AAJ: What qualities do you listen for in the music?
MR: Wow, good question. You know, Fred, after a while of listening to music, I almost don't hear the music. I hear people's intentions (laughing). It sounds crazy, but you develop an almost instant bullshit-ometer. What I don't like to hear and this may sound bad, but I don't like to hear ambition (laughing). I don't want to hear, if someone loves to play guitar, cool. That's great. If that's what they do, then they should do it, but I don't like to hear that here is the songs that are on the record because the guy's manager told him that he'd make more money on publishing royalties that way. I like stuff that rocks the house and if it's original then great.

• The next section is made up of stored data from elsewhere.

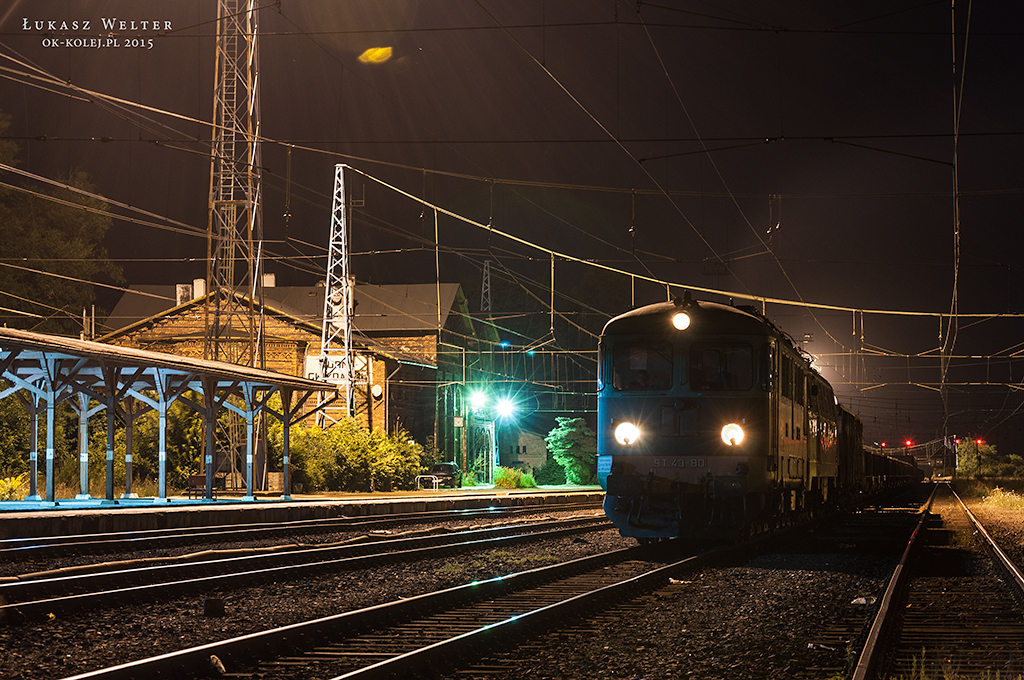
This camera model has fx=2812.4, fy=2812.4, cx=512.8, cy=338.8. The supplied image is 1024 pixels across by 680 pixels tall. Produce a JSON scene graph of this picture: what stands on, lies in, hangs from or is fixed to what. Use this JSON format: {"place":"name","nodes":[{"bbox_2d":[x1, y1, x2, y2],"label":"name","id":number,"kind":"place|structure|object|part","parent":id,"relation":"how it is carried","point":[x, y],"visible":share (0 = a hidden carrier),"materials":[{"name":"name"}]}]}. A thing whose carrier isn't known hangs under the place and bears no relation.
{"place":"outdoors","nodes":[
{"label":"outdoors","id":0,"kind":"place"},
{"bbox_2d":[99,277,479,468],"label":"brick building","id":1,"kind":"structure","parent":0,"point":[365,415],"materials":[{"name":"brick"}]},
{"bbox_2d":[176,283,191,304],"label":"chimney","id":2,"kind":"object","parent":1,"relation":"on","point":[181,290],"visible":0.49,"materials":[{"name":"white"}]},
{"bbox_2d":[192,278,206,299],"label":"chimney","id":3,"kind":"object","parent":1,"relation":"on","point":[195,284],"visible":0.51,"materials":[{"name":"white"}]},
{"bbox_2d":[262,273,275,287],"label":"chimney","id":4,"kind":"object","parent":1,"relation":"on","point":[271,280],"visible":0.37,"materials":[{"name":"white"}]},
{"bbox_2d":[371,383,383,399],"label":"satellite dish","id":5,"kind":"object","parent":1,"relation":"attached to","point":[375,391],"visible":0.91,"materials":[{"name":"white metal"}]},
{"bbox_2d":[1,486,602,539],"label":"station platform","id":6,"kind":"structure","parent":0,"point":[5,514],"materials":[{"name":"grey concrete"}]},
{"bbox_2d":[0,328,342,503],"label":"platform canopy","id":7,"kind":"object","parent":6,"relation":"on","point":[267,373],"visible":0.98,"materials":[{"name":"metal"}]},
{"bbox_2d":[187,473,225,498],"label":"bench","id":8,"kind":"object","parent":6,"relation":"on","point":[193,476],"visible":0.59,"materials":[{"name":"wood"}]},
{"bbox_2d":[207,0,266,491],"label":"lattice tower","id":9,"kind":"structure","parent":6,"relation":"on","point":[249,187],"materials":[{"name":"metal"}]},
{"bbox_2d":[317,164,356,427],"label":"lattice mast","id":10,"kind":"structure","parent":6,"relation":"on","point":[349,294],"materials":[{"name":"white metal"}]},
{"bbox_2d":[304,352,368,385],"label":"sign","id":11,"kind":"object","parent":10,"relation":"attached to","point":[311,365],"visible":0.56,"materials":[{"name":"white"}]},
{"bbox_2d":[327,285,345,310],"label":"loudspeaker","id":12,"kind":"object","parent":10,"relation":"attached to","point":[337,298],"visible":0.7,"materials":[{"name":"white"}]},
{"bbox_2d":[332,163,1023,316],"label":"overhead wire","id":13,"kind":"object","parent":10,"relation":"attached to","point":[822,306],"visible":0.96,"materials":[{"name":"metal"}]},
{"bbox_2d":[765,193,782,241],"label":"insulator","id":14,"kind":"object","parent":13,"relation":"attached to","point":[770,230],"visible":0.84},
{"bbox_2d":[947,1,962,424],"label":"overhead wire","id":15,"kind":"object","parent":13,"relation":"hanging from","point":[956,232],"visible":0.89,"materials":[{"name":"metal"}]},
{"bbox_2d":[415,474,440,489],"label":"metal barrier","id":16,"kind":"object","parent":6,"relation":"on","point":[437,480],"visible":0.94,"materials":[{"name":"metal"}]},
{"bbox_2d":[425,461,460,488],"label":"car","id":17,"kind":"object","parent":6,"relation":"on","point":[451,466],"visible":0.72,"materials":[{"name":"black metal"}]},
{"bbox_2d":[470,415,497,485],"label":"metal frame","id":18,"kind":"object","parent":6,"relation":"on","point":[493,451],"visible":0.69,"materials":[{"name":"metal"}]},
{"bbox_2d":[466,387,490,412],"label":"floodlight","id":19,"kind":"object","parent":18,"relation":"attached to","point":[477,399],"visible":0.94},
{"bbox_2d":[493,394,519,420],"label":"floodlight","id":20,"kind":"object","parent":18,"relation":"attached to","point":[503,407],"visible":0.91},
{"bbox_2d":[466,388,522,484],"label":"lamp post","id":21,"kind":"object","parent":6,"relation":"on","point":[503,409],"visible":0.87,"materials":[{"name":"grey metal"}]},
{"bbox_2d":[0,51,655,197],"label":"overhead wire","id":22,"kind":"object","parent":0,"point":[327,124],"visible":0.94,"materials":[{"name":"grey metal"}]},
{"bbox_2d":[0,496,984,679],"label":"gravel ground","id":23,"kind":"structure","parent":0,"point":[816,573],"materials":[{"name":"grey gravel"}]},
{"bbox_2d":[203,597,224,616],"label":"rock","id":24,"kind":"object","parent":23,"relation":"on","point":[209,607],"visible":0.93,"materials":[{"name":"black"}]},
{"bbox_2d":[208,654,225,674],"label":"rock","id":25,"kind":"object","parent":23,"relation":"on","point":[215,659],"visible":0.81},
{"bbox_2d":[0,498,605,568],"label":"railway track","id":26,"kind":"structure","parent":23,"relation":"on","point":[55,554],"materials":[{"name":"metal"}]},
{"bbox_2d":[0,512,617,627],"label":"railway track","id":27,"kind":"structure","parent":23,"relation":"on","point":[39,607],"materials":[{"name":"black metal"}]},
{"bbox_2d":[837,402,864,503],"label":"freight wagon","id":28,"kind":"object","parent":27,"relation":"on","point":[856,427],"visible":0.3,"materials":[{"name":"metal"}]},
{"bbox_2d":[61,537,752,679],"label":"railway track","id":29,"kind":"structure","parent":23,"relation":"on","point":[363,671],"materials":[{"name":"metal"}]},
{"bbox_2d":[599,292,838,541],"label":"locomotive","id":30,"kind":"object","parent":29,"relation":"on","point":[620,336],"visible":0.82,"materials":[{"name":"blue metal"}]},
{"bbox_2d":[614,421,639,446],"label":"headlight","id":31,"kind":"object","parent":30,"relation":"attached to","point":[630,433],"visible":0.92,"materials":[{"name":"white glass"}]},
{"bbox_2d":[611,342,673,391],"label":"windshield","id":32,"kind":"structure","parent":30,"relation":"in","point":[616,375],"materials":[{"name":"black glass"}]},
{"bbox_2d":[671,310,690,330],"label":"headlight","id":33,"kind":"object","parent":30,"relation":"attached to","point":[680,318],"visible":0.89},
{"label":"windshield","id":34,"kind":"part","parent":30,"relation":"part of","materials":[{"name":"glass"}]},
{"bbox_2d":[688,342,754,390],"label":"windshield","id":35,"kind":"structure","parent":30,"relation":"in","point":[704,353],"materials":[{"name":"glass"}]},
{"bbox_2d":[721,422,744,446],"label":"headlight","id":36,"kind":"object","parent":30,"relation":"attached to","point":[732,433],"visible":0.91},
{"bbox_2d":[805,367,842,512],"label":"locomotive","id":37,"kind":"object","parent":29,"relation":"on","point":[822,427],"visible":0.28,"materials":[{"name":"metal"}]},
{"bbox_2d":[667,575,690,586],"label":"litter","id":38,"kind":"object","parent":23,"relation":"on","point":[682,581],"visible":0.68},
{"bbox_2d":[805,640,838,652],"label":"litter","id":39,"kind":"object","parent":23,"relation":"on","point":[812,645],"visible":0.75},
{"bbox_2d":[850,595,874,606],"label":"litter","id":40,"kind":"object","parent":23,"relation":"on","point":[862,601],"visible":0.67,"materials":[{"name":"white plastic"}]},
{"bbox_2d":[848,484,1023,679],"label":"railway track","id":41,"kind":"structure","parent":23,"relation":"on","point":[874,627],"materials":[{"name":"metal"}]},
{"bbox_2d":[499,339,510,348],"label":"blue light","id":42,"kind":"object","parent":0,"point":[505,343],"visible":0.85,"materials":[{"name":"blue"}]},
{"bbox_2d":[0,0,1023,463],"label":"sky","id":43,"kind":"structure","parent":0,"point":[670,70],"materials":[{"name":"black"}]},
{"bbox_2d":[494,427,547,475],"label":"small building","id":44,"kind":"structure","parent":0,"point":[522,458],"materials":[{"name":"grey"}]},
{"bbox_2d":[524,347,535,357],"label":"blue light","id":45,"kind":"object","parent":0,"point":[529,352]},
{"bbox_2d":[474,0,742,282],"label":"overhead wire","id":46,"kind":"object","parent":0,"point":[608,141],"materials":[{"name":"grey metal"}]},
{"bbox_2d":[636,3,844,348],"label":"overhead wire","id":47,"kind":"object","parent":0,"point":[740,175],"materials":[{"name":"grey metal"}]},
{"bbox_2d":[863,445,922,496],"label":"freight wagon","id":48,"kind":"object","parent":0,"point":[892,466],"visible":0.4,"materials":[{"name":"brown metal"}]},
{"bbox_2d":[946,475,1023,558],"label":"grass verge","id":49,"kind":"structure","parent":0,"point":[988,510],"materials":[{"name":"brown plant"}]},
{"bbox_2d":[981,486,1023,512],"label":"dry grass","id":50,"kind":"structure","parent":0,"point":[994,496],"visible":0.79,"materials":[{"name":"plant"}]},
{"label":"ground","id":51,"kind":"structure","parent":0},
{"bbox_2d":[0,473,30,501],"label":"shrub","id":52,"kind":"object","parent":51,"relation":"on","point":[15,484],"visible":0.68,"materials":[{"name":"yellow plant"}]},
{"bbox_2d":[0,115,122,333],"label":"tree","id":53,"kind":"object","parent":51,"relation":"on","point":[49,252],"visible":0.84,"materials":[{"name":"green plant"}]},
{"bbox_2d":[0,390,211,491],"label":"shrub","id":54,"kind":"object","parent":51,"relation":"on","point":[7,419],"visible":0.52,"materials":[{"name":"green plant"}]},
{"bbox_2d":[114,395,208,488],"label":"shrub","id":55,"kind":"object","parent":51,"relation":"on","point":[151,433],"visible":0.43,"materials":[{"name":"green plant"}]},
{"bbox_2d":[280,419,425,493],"label":"shrub","id":56,"kind":"object","parent":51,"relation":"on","point":[353,441],"visible":0.7,"materials":[{"name":"green plant"}]},
{"bbox_2d":[480,260,492,312],"label":"lattice mast","id":57,"kind":"object","parent":51,"relation":"on","point":[485,290],"visible":0.45,"materials":[{"name":"metal"}]},
{"bbox_2d":[493,466,537,489],"label":"shrub","id":58,"kind":"object","parent":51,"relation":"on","point":[499,474],"visible":0.7,"materials":[{"name":"green plant"}]},
{"bbox_2d":[546,416,594,485],"label":"tree","id":59,"kind":"object","parent":51,"relation":"on","point":[568,462],"visible":0.85,"materials":[{"name":"green plant"}]},
{"bbox_2d":[903,438,914,448],"label":"signal light","id":60,"kind":"object","parent":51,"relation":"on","point":[908,445],"visible":0.82,"materials":[{"name":"red"}]},
{"bbox_2d":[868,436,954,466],"label":"gantry","id":61,"kind":"object","parent":51,"relation":"on","point":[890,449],"visible":0.5,"materials":[{"name":"metal"}]},
{"bbox_2d":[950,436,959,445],"label":"signal light","id":62,"kind":"object","parent":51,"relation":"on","point":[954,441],"visible":0.77,"materials":[{"name":"red"}]},
{"bbox_2d":[975,437,986,447],"label":"signal light","id":63,"kind":"object","parent":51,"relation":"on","point":[978,441],"visible":0.65,"materials":[{"name":"red"}]},
{"bbox_2d":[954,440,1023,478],"label":"shrub","id":64,"kind":"object","parent":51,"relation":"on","point":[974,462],"visible":0.76,"materials":[{"name":"green plant"}]}
]}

AAJ: Do you cringe at the term avant-garde?
MR: I suppose it describes something, although weird would be a better word because avant-garde implies that history has one direction and some person or other is in the front of it. So very few people that I know who try to create new music would have the pretentiousness to call themselves avant-garde. The media uses it to describe music that is either difficult or unusual. I certainly wouldn't use it in connection with myself. Most people who do so called avant-garde music see themselves as working in a certain type of tradition and again, don't have the pretentiousness to imagine that they are standing at the front of the train of history. Literally, avant-garde means front guard, forward guard. Not that many people I know believes there is a forward, let alone a guard. It doesn't have all that much to do with the stuff I've been doing with the Postizos, either in the original sense or the pop media sense.